Exercise details:
From the passage on the two kinds of patience, extract verbatim everything from "In the second verse" down to "their seeming similarity.".

Selected text:
──────────
In the second verse the preposition "of" (LAMIN) may pass unnoticed or be taken as an emphatic synonym. But this is not so, because every letter or word in the language of the Qur'an is selected with the utmost care to convey one intrinsic meaning and definite purpose. There is no such thing as synonymity in the Qur'an. Each letter and word has its own fixed meaning which no other word can express as accurately, irrespective of their seeming similarity.

If we consider thoughtfully the meticulous selectivity of the words in the above verses and their underlying meaning, we soon come to realize that there are two kinds of patience. In the first kind there is no direct adversary or person responsible for hardship or misfortune; for example a brick falling from a building under construction onto the head of an unsuspecting pedestrian, or the collapse of a newly- built house over peacefully sleeping tenants. In all incidents and mishaps of this nature no individual bears the responsibility for the victim's misfortune. It is therefore easy for the unfortunate man to restrain his anger and accept his misfortune as an act of Allah. This kind of patience does not require a great deal of energy and can be easily achieved. But patience which is "verily of the steadfast heart of things" is that which involves an antagonist against whom a victim has the freedom to retaliate and avenge himself, but prefers to suppress his anger and vengeful tendencies and forgive him. This kind of patience is deemed by Allah to be worthier than the first, because in this kind the aggrieved is dominated by his instinctive anger and feelings of injustice, and has to exercise a great deal of self-restraint. He is restrained by his fear of Allah, and refrains from responding to evil with evil. In the above verses, Allah defines the merits of the two types of patience and their corresponding heavenly rewards. He also describes the human responses of retaliation that ought to be observed in each case by the faithful. Thus, in the first case they are commanded to accept what befalls them with humility and resignation to His will. In the second they are commanded to be forgiving and to maintain their faith in Allah's justice.

The preposition 'of' has obviously been used to accentuate the distinction between the kind of patience in which forgiveness is not a necessity, and that in which forgiveness represents a test of endurance of injustice and of the believer's trust in Allah's providence and will. This shows how a single letter or preposition can bear such dept of meaning and discriminating power in the language of the Qur'an.
──────────
Entries drawn from a dataset:
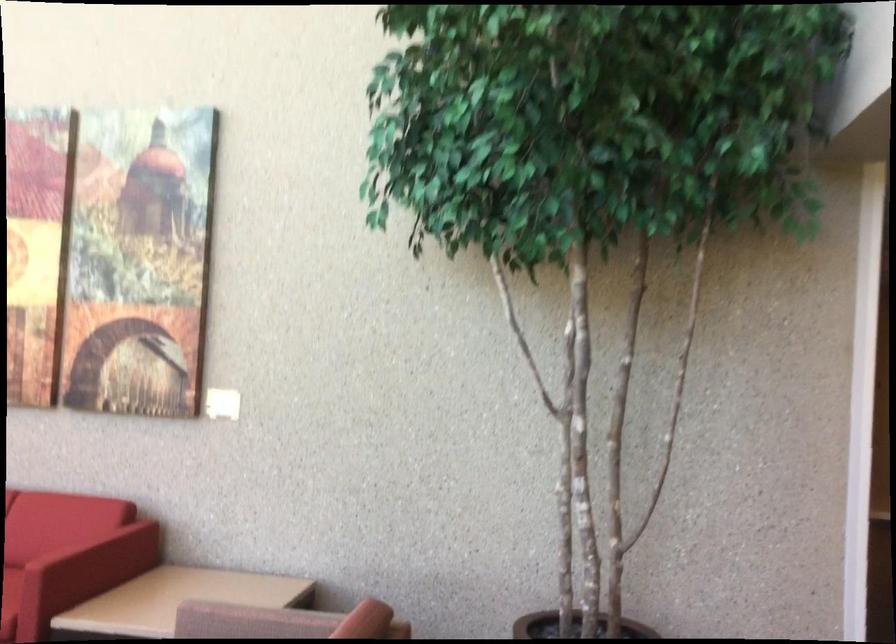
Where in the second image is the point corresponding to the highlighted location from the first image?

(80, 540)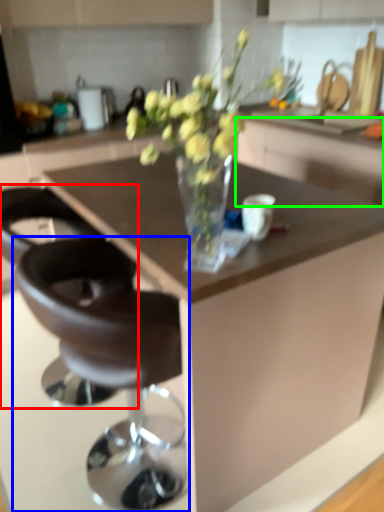
Question: Which object is the closest to the chair (highlighted by a red box)? Choose among these: chair (highlighted by a blue box) or cabinetry (highlighted by a green box).

Choices:
 (A) chair
 (B) cabinetry

Answer: (A)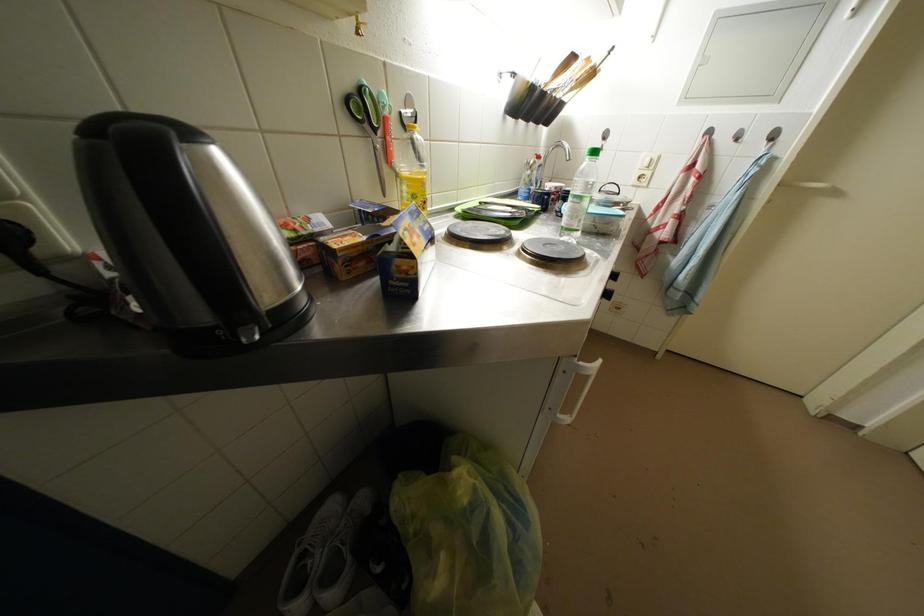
──────────
Result of the exercise:
In the second verse the preposition "of" (LAMIN) may pass unnoticed or be taken as an emphatic synonym. But this is not so, because every letter or word in the language of the Qur'an is selected with the utmost care to convey one intrinsic meaning and definite purpose. There is no such thing as synonymity in the Qur'an. Each letter and word has its own fixed meaning which no other word can express as accurately, irrespective of their seeming similarity.